Exercise prompt —
In the entries below, how many lines hold the string "userSpaceOnUse"? Give only the number.

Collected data
......
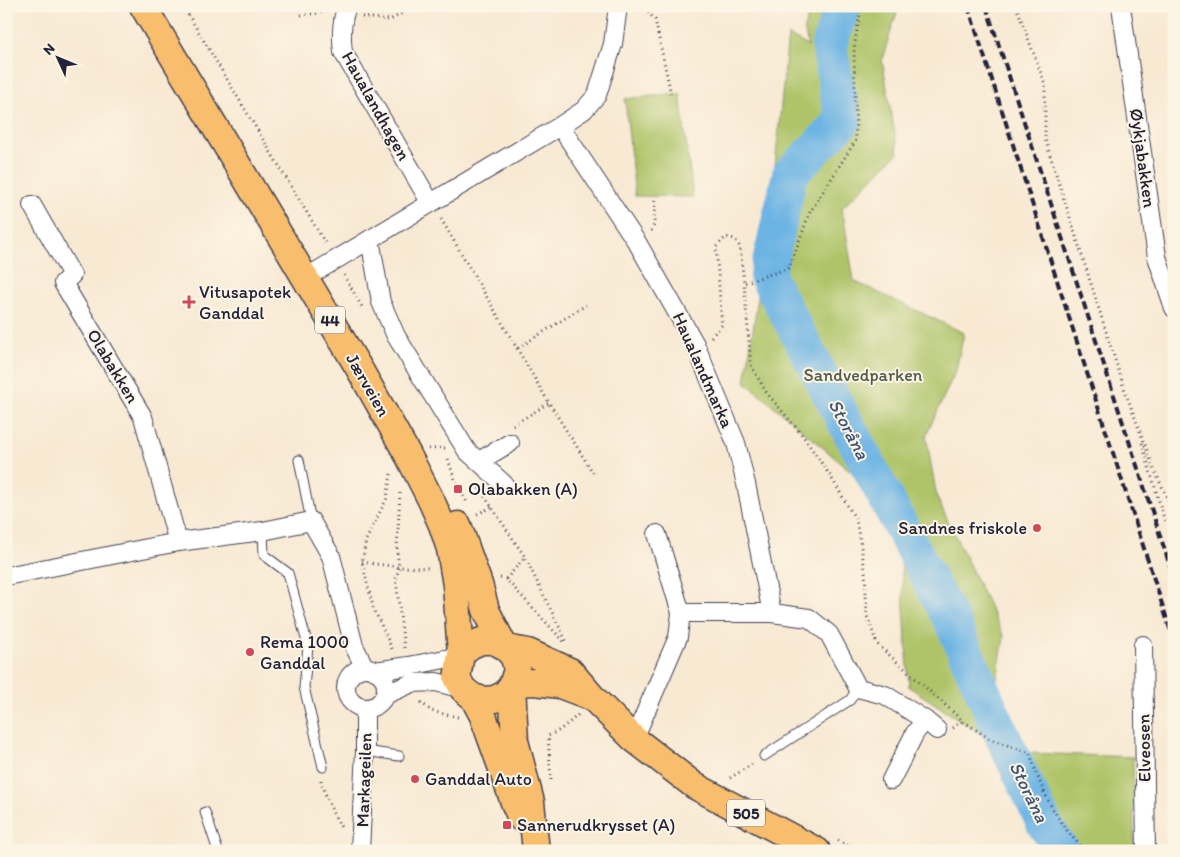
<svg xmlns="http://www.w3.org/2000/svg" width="1180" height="857" viewBox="0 0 1180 857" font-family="Itim,sans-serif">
	<rect width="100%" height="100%" fill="#fcf5e5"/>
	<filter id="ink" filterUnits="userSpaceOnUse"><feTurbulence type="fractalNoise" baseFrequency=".02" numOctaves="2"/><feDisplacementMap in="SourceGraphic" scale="10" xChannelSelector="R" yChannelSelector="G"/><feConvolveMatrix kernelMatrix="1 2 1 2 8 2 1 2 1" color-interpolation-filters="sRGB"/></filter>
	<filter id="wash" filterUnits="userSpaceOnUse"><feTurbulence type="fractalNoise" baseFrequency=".0096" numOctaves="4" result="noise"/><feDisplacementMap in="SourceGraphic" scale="20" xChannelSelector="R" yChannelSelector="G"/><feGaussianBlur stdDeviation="1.12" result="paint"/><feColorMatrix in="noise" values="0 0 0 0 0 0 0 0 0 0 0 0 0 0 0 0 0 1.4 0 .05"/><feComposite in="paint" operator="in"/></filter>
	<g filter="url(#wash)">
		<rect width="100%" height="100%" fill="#f8e9d3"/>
		<g fill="#afc469" stroke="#687352">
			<path d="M 812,6 L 899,6 L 882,59 L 898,153 L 842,208 L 854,281 L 964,333 L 956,370 L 926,436 L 937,498 L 1004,637 L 987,738 L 909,687 L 898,511 L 745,382 L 769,226 L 788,35 L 808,46 L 804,28 Z"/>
			<path d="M 680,93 L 693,197 L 635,196 L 625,99 Z"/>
			<path d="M 1030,753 L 1133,757 L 1134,851 L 1070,851 L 1052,826 Z"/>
		</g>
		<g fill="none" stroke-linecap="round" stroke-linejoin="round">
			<path stroke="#6cb4e4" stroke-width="36" d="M 843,6 L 829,45 L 843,121 L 790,174 L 767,276 L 953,624 L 1002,735 L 1045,825 L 1062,851"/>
		</g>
	</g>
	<g filter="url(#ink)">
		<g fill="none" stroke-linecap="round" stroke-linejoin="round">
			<g stroke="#424052" stroke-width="11">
				<g id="lane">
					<path d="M 299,460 L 311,521"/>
					<path d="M 263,531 L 264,555 L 288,573 L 308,646 L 304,687 L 323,767"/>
					<path d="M 365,751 L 399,756"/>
					<path d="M 764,756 L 850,700 L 858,688"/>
					<path d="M 205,812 L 218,851"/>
				</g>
			</g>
			<g stroke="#424052" stroke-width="20">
				<g id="street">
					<path d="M 347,6 C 341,21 341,36 343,52 L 430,202"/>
					<path d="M 1121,6 L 1157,257 L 1174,308"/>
					<path d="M 560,126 L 638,244 L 695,344 L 736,443 L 746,484 L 772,613 L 809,618 L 829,634 L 858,688 L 885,695 L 925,720 L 937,730"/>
					<path d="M 32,205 L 72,275 L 63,283 L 143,417 L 178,542"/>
					<path d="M 370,239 L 381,302 L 396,336 L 467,451 L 504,484"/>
					<path d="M 317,271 L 560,126 L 584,110 L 597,95 L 613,44 L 618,6"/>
					<path d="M 479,461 L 510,443"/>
					<path d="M 6,576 L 178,542 L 263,531 L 311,521 L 331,556 L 354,646 L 365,668"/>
					<path d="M 681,613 L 772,613"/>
					<path d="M 1143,645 L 1146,851"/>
					<circle cx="366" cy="688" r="20"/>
					<path d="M 375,671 L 409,666 L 460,656"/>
					<path d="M 385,695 L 412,683 L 436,682 L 463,689"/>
					<path d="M 634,739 L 678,637 L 681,613 L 657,534"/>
					<path d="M 891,780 L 915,733 L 925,720"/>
					<path d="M 360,851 L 365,751 L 365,708"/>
				</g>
			</g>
			<g stroke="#424052" stroke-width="29">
				<g id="primary">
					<path d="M 143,6 L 360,370 L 408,455 L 431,500 L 442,525 L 450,549 L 456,585 L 461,654"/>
					<path d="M 458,525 L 479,584 L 486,610 L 504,646"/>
					<path d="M 506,648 L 528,652 L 570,671 L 593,698 L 634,739 L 695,786 L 817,851"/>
					<path d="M 514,683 L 535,682 L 560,685 L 589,696"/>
					<path d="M 512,685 L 505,694 L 495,699 L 484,700 L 473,697 L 463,689 L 457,678 L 461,654 L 470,646 L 481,641 L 493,641 L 504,646 L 514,657 L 517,670 L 512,685 L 515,741 L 531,802 L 536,851"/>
					<path d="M 473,697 L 483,716 L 515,805 L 521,818"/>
				</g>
			</g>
			<g stroke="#424052" stroke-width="3" stroke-dasharray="1 4" stroke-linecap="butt">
				<path d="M 116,6 L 120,13"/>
				<path d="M 183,6 L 327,246"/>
				<path d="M 861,6 L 854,48 L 856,140 L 810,212 L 789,268 L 744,283 L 751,365 L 766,392 L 803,436 L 831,477 L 856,520 L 865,569 L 867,616 L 877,644 L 963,721 L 990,739 L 1030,753 C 1041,791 1057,824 1086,851"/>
				<path d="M 1016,6 L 1045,84 L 1045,139 L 1125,391 L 1154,469 L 1174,513"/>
				<path d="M 648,12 L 655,20 L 671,94"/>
				<path d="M 301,15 L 326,12"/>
				<path d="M 362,17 L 390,20 L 415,6"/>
				<path d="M 441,219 L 549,403 L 594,474"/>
				<path d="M 651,231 L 654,225 L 655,197"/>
				<path d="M 344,275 L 362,307"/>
				<path d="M 711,337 L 722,325 L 716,247 L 726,237 L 735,239 L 740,247 L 744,283"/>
				<path d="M 518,348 L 586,305"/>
				<path d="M 513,425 L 549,403"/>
				<path d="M 1142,443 L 1165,522"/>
				<path d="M 429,449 L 445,448"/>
				<path d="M 448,459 L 455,480 L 468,504"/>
				<path d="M 391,474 L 387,498 L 366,540 L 362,562 L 373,607 L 393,651"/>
				<path d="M 479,488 L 525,557 L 567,643"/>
				<path d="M 400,493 L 397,550 L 399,567 L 396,579 L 404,648"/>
				<path d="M 477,514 L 492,507"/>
				<path d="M 362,562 L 399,567 L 431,568"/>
				<path d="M 500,578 L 506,579 L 565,643"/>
				<path d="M 506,579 L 525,557"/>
				<path d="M 421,702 L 431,711 L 458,717"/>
				<path d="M 953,728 L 963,721"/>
				<path d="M 730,778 L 754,763"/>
				<path d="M 321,780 L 321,783 L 333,813 L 342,829"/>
				<path d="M 551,780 L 548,736 L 560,730 L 578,715"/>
				<path d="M 838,840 L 857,851"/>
			</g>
			<use href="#lane" stroke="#fff" stroke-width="9"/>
			<use href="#street" stroke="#fff" stroke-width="18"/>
			<use href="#primary" stroke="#f9be6d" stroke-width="26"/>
			<g stroke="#22223b" stroke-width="4" stroke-dasharray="8 4" stroke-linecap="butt">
				<path d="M 968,6 L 1174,641"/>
				<path d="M 986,6 L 1174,578"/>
			</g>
		</g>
	</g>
	<g fill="#d1495b" stroke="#fcf5e5" stroke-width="2">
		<path d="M186.5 294.5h5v5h5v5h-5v5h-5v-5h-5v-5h5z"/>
		<rect x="453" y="484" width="10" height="10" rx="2.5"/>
		<circle cx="1037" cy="528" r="5"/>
		<circle cx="250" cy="652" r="5"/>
		<circle cx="415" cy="779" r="5"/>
		<rect x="502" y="820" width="10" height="10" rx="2.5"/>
	</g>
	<g text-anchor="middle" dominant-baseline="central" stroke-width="4" stroke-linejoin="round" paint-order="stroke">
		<g fill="#fcf5e5" stroke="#63616e" stroke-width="1">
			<rect x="315" y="306.5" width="30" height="27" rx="4"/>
			<rect x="727" y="799.5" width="38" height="27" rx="4"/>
		</g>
		<g font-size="16" font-weight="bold" fill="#22223b">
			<text x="330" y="320">44</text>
			<text x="746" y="813">505</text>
		</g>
		<g font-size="18" fill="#22223b" stroke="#fcf5e5">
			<text transform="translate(376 106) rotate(61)">Haualandhagen</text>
			<text transform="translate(1143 158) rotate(82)">Øykjabakken</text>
			<text transform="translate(113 366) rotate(59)">Olabakken</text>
			<text transform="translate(703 370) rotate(66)">Haualandmarka</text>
			<text transform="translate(368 385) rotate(60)">Jærveien</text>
			<text transform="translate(1144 748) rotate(-91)">Elveosen</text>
			<text transform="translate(364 780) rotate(-88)">Markageilen</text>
		</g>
		<g font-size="18" fill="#22223b" stroke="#fcf5e5" text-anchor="start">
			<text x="199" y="292">Vitusapotek<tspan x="199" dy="21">Ganddal</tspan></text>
			<text x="468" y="489">Olabakken (A)</text>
			<text x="1027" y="528" text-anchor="end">Sandnes friskole</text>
			<text x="260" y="642">Rema 1000<tspan x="260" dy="21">Ganddal</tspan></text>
			<text x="425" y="779">Ganddal Auto</text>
			<text x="517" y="825">Sannerudkrysset (A)</text>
		</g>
		<g font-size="18" fill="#535b4b" stroke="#fcf5e5">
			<text x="863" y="375">Sandvedparken</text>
		</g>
		<g font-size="19" font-style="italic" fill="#3c5576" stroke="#fcf5e5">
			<text transform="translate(849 429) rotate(62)">Storåna</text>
			<text transform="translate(1029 792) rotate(64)">Storåna</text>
		</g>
	</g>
	<rect width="1180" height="857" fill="none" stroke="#fcf5e5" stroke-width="25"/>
	<g transform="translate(58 58) rotate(314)" stroke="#fcf5e5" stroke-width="4" paint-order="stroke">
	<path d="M0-4L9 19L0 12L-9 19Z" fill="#22223b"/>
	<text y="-8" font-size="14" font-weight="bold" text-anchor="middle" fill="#22223b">N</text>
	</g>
</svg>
......
Solution to the problem —
2